Single by the Jam

from the album The Gift
- A-side: "Precious"
- Released: 29 January 1982
- Recorded: 1981
- Genre: Post-punk; new wave; Northern soul; rock; R&B;
- Length: 2:52
- Label: Polydor (UK)
- Songwriter: Paul Weller
- Producers: Peter Wilson and the Jam

The Jam singles chronology
| "Absolute Beginners" (1981) | "Town Called Malice" / "Precious" (1982) | "Just Who Is the 5 O'Clock Hero?" (1982) |

Music video
- "Town Called Malice" on YouTube

= Town Called Malice =

1982 single by The Jam

"Town Called Malice" is a song recorded by the English rock band the Jam from their sixth and final studio album The Gift. It debuted at number one on the UK Singles Chart in February 1982.

==Overview==
The title is inspired by the 1950 Nevil Shute novel A Town Like Alice, although Paul Weller said in 2012 that he had not read the book at the time. "Town Called Malice" was released as a double A-side single along with "Precious". A 12" version was also available with a live version of "Town Called Malice" backed by an extended version of "Precious".

Weller has said that "Town Called Malice" was written about his hometown of Woking, inspired by his working-class upbringing there and desire to leave. The Irish Independent described the song, like the band's 1980 single "Going Underground", as a "class-war tirade set to a post-punk northern soul groove". Greg Freeman of The Guardian described it as featuring a "stomping, Motown-inspired beat" conveying a "sense of pent-up rage and frustrated ambition".

Released as the first single from the album on 29 January 1982, it entered the UK Singles Chart at number one and stayed at there for three weeks, preventing "Golden Brown" by the Stranglers from reaching the top spot. EMI, the Stranglers' label, objected to the sales of both versions of "Town Called Malice" being aggregated, arguing that Jam fans were buying both and thus preventing "Golden Brown" from reaching number one.

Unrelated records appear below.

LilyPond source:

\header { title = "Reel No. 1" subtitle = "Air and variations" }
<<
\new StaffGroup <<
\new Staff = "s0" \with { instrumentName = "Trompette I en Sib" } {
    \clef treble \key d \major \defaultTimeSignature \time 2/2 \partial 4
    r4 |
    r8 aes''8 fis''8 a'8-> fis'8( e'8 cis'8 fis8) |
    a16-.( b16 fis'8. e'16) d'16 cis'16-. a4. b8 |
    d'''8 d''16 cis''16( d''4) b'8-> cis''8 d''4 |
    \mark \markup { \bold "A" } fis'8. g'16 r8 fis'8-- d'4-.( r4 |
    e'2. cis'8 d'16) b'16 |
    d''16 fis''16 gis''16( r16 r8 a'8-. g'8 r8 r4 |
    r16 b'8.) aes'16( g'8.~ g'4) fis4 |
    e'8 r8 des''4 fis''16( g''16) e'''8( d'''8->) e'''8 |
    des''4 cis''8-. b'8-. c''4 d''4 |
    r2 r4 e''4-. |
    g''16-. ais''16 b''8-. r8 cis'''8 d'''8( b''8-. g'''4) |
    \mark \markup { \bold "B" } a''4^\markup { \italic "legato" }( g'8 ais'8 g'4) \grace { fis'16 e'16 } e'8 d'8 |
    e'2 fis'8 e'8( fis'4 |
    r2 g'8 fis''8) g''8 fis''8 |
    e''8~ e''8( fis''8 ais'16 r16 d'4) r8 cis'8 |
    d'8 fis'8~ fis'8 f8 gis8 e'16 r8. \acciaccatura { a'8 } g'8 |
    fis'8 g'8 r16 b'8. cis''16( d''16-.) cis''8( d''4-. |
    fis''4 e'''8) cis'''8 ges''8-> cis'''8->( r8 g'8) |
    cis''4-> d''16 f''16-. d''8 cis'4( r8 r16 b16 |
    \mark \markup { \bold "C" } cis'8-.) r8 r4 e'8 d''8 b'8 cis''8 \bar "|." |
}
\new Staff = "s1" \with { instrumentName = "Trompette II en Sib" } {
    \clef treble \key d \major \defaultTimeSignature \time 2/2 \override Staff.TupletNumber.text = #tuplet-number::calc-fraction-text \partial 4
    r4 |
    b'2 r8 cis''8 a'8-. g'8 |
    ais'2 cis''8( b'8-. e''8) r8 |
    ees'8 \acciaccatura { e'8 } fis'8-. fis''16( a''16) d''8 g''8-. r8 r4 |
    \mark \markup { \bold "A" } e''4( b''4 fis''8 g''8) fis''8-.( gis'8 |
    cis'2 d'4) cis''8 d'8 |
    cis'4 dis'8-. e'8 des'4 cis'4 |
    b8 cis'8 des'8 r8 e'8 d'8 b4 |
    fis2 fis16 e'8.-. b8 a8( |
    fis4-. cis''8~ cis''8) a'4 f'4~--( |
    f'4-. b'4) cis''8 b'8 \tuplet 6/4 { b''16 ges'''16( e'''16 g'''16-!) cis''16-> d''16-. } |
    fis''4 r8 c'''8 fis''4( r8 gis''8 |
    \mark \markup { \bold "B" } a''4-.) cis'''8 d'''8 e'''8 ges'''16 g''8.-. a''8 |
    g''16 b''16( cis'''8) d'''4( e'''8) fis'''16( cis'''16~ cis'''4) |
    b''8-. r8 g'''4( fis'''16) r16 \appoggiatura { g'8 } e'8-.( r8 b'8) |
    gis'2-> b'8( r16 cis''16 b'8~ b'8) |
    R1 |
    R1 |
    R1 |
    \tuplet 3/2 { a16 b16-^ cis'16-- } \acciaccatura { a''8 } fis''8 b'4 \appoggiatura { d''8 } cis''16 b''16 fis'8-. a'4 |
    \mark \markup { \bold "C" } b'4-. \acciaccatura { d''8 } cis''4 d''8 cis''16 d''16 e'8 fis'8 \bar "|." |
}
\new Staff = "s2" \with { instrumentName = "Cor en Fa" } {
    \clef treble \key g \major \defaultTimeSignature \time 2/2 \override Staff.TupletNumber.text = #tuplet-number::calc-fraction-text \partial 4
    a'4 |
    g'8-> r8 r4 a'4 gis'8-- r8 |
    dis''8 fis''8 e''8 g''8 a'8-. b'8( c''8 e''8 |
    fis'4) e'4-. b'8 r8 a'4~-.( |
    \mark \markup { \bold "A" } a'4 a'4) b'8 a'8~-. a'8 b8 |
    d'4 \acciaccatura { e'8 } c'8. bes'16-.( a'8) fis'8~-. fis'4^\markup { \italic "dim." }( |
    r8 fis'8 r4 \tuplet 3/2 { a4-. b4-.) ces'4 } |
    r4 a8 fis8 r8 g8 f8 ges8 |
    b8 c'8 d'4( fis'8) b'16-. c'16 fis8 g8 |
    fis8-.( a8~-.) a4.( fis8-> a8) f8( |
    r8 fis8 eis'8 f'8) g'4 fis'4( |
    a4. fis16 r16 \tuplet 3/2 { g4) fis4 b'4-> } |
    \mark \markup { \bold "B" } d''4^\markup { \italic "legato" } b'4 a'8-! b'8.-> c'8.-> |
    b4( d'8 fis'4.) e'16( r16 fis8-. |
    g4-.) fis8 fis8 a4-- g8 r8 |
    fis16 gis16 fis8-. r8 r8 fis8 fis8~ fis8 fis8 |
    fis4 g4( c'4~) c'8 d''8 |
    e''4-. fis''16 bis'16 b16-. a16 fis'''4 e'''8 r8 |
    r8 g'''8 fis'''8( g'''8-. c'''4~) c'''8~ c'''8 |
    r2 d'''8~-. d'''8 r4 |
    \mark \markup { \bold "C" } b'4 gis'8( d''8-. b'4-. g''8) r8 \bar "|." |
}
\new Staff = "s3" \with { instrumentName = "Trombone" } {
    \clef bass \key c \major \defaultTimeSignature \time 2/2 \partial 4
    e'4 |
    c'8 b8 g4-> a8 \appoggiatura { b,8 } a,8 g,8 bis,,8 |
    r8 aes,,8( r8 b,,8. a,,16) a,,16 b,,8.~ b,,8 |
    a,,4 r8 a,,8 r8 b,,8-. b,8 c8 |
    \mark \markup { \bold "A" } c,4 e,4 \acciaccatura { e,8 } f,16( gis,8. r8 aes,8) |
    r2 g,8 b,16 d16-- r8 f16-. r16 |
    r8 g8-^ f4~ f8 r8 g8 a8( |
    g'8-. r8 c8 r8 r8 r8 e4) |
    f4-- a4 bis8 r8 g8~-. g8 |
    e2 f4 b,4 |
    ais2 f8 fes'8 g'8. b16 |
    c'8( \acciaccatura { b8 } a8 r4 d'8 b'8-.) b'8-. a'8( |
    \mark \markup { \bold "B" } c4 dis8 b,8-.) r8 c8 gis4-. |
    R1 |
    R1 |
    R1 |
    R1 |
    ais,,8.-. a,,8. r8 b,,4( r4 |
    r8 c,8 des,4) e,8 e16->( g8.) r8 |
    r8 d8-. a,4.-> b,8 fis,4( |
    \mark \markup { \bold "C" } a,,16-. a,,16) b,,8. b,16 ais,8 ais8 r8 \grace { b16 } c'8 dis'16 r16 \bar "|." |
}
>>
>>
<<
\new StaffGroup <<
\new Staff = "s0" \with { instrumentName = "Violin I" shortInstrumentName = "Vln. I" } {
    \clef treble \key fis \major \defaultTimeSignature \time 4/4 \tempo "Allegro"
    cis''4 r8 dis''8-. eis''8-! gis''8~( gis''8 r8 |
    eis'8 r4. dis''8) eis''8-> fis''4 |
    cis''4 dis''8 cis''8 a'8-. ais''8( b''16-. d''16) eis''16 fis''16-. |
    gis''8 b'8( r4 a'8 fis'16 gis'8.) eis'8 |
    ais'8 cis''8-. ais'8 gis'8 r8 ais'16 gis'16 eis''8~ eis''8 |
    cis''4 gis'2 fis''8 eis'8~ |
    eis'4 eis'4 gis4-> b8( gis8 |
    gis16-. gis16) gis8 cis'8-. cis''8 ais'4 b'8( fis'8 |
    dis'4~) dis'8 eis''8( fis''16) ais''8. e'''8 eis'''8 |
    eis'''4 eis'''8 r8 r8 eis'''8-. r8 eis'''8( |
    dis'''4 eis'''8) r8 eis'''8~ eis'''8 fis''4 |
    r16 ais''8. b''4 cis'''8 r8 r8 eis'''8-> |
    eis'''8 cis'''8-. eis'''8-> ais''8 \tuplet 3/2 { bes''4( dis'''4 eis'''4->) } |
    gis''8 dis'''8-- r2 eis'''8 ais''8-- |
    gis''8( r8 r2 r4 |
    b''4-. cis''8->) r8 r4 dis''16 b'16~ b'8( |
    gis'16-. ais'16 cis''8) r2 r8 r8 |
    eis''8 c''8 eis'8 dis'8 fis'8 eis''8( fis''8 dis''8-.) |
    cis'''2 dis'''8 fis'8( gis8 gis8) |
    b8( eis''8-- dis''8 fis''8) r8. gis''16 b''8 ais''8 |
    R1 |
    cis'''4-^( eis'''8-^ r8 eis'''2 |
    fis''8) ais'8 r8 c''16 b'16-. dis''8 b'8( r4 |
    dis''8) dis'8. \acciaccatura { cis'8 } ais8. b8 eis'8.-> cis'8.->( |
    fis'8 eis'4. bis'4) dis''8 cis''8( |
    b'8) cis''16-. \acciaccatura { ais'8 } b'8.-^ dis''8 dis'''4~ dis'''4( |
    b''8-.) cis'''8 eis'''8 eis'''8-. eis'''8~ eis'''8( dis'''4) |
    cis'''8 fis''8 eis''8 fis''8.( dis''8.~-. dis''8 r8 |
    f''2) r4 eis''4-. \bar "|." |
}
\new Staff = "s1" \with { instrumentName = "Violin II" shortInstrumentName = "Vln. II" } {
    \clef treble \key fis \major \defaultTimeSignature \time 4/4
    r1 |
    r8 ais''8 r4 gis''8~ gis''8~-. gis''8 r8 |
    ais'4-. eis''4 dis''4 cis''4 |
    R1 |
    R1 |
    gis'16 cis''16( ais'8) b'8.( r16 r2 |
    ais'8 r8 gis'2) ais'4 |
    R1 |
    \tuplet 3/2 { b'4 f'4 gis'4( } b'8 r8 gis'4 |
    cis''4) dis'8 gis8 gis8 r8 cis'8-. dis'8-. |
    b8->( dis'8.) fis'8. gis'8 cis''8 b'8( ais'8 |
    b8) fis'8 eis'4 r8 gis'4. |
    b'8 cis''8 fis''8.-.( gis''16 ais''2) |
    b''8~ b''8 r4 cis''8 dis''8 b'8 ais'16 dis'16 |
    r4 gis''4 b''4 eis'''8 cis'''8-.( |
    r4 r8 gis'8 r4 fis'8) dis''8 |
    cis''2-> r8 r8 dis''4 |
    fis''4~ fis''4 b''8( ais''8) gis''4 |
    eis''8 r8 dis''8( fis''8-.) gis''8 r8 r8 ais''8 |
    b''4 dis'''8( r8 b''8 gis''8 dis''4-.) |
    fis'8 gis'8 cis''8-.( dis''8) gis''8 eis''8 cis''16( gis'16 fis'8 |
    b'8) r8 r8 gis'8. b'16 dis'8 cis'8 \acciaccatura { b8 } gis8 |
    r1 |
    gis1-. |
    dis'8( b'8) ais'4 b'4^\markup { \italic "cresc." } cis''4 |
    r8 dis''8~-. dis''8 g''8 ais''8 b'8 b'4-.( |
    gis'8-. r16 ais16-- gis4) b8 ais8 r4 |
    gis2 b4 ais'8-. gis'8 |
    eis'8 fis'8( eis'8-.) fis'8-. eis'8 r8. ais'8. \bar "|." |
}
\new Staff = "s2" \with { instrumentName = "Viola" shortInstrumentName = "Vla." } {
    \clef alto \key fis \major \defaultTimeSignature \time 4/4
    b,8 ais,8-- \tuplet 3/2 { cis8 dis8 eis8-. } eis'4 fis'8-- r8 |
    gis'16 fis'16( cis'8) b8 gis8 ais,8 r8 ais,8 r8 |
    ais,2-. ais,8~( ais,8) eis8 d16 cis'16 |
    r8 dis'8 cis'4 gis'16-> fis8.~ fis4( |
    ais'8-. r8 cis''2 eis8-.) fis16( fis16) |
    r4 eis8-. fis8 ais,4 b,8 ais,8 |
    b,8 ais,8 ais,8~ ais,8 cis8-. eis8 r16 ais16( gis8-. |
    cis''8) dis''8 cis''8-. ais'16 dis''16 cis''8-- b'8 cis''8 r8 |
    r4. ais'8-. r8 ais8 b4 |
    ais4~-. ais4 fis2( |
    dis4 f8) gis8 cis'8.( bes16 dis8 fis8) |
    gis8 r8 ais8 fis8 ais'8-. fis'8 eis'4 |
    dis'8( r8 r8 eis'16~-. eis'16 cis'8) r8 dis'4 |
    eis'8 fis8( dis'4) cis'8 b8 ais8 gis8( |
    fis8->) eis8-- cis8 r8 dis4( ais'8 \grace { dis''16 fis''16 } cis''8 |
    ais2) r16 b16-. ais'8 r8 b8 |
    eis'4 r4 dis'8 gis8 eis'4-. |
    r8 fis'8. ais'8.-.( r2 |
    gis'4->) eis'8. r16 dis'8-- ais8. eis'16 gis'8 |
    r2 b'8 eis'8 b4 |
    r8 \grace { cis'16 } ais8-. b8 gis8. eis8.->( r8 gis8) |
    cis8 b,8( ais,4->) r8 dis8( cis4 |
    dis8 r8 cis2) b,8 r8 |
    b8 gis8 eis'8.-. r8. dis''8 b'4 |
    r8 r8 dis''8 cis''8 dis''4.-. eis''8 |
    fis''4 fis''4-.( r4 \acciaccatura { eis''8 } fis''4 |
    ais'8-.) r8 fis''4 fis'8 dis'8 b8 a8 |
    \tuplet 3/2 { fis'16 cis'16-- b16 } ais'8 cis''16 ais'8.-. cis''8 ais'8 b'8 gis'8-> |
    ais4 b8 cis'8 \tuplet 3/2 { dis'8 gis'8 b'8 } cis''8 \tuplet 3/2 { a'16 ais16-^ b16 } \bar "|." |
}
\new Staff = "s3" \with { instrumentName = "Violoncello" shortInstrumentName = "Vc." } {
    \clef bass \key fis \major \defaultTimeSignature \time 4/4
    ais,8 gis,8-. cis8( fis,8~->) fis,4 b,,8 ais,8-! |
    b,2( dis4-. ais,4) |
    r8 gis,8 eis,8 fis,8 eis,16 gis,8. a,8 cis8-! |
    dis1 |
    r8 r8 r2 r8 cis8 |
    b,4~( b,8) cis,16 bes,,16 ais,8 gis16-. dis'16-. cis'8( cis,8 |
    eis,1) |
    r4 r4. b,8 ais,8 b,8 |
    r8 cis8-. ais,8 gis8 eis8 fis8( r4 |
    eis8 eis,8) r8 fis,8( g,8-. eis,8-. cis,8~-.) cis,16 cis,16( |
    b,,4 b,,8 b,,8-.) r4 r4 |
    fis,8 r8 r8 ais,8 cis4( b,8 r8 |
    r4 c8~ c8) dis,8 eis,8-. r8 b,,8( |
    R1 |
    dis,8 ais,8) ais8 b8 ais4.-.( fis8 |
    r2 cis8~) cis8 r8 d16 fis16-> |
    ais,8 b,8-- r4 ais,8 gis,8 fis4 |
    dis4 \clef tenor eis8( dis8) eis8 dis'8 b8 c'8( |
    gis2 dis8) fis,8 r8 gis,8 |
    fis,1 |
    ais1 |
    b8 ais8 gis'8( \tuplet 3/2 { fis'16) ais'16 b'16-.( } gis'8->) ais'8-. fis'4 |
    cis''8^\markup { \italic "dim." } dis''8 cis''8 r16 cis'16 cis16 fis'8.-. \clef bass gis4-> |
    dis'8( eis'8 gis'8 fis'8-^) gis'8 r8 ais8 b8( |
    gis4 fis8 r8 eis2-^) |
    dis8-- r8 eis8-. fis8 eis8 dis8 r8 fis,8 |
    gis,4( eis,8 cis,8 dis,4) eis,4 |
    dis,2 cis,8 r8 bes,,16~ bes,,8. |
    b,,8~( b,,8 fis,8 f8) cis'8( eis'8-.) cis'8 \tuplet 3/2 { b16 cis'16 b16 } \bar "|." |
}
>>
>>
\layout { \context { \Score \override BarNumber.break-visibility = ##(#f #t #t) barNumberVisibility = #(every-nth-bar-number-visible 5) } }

"Town Called Malice" was the Jam's third number-one single in the UK. According to the Official Charts Company, it was the 10th best-selling single of 1982 in the UK. It was the band's sole entry on any mainstream American chart when it hit No. 31 on the Mainstream Rock Tracks chart in 1982. The song was ranked among the top ten "Tracks of the Year" for 1982 by NME.

==In popular culture==

"Town Called Malice" has been featured in:

- The 1985 film National Lampoon's European Vacation
- The 2000 film Billy Elliot
- The 2003 video game FIFA Football 2004
- The 2005 film The Matador
- The 2016 The Walking Dead episode "The Cell"
- The 2018 Elementary episode "The Visions of Norman P. Horowitz"
- The 2018 film Accident Man by Scott Adkins
- The 2019 film Spider-Man: Far From Home
- The 2023 Sky Max television series A Town Called Malice

==Charts==

===Weekly charts===

Weekly chart performance for "Town Called Malice"
| Chart (1982) | Peak position |
|---|---|
| Australia (Kent Music Report) | 15 |
| Belgium (Ultratop 50 Flanders) | 4 |
| Netherlands (Dutch Top 40) | 7 |
| Netherlands (Single Top 100) | 7 |
| Ireland (IRMA) | 2 |
| New Zealand (Recorded Music NZ) | 14 |
| UK Singles (OCC) | 1 |
| US Dance Club Songs (Billboard) | 45 |
| US Mainstream Rock (Billboard) | 31 |

===Year-end charts===

Year-end chart performance for "Town Called Malice"
| Chart (1982) | Position |
|---|---|
| Belgium (Ultratop Flanders) | 84 |
| Netherlands (Dutch Top 40) | 89 |
| Netherlands (Single Top 100) | 68 |

==Certifications==

Certifications for "Town Called Malice"
| Region | Certification | Certified units/sales |
| United Kingdom (BPI) | 3× Platinum | 1,800,000^{‡} |
^{‡} Sales+streaming figures based on certification alone.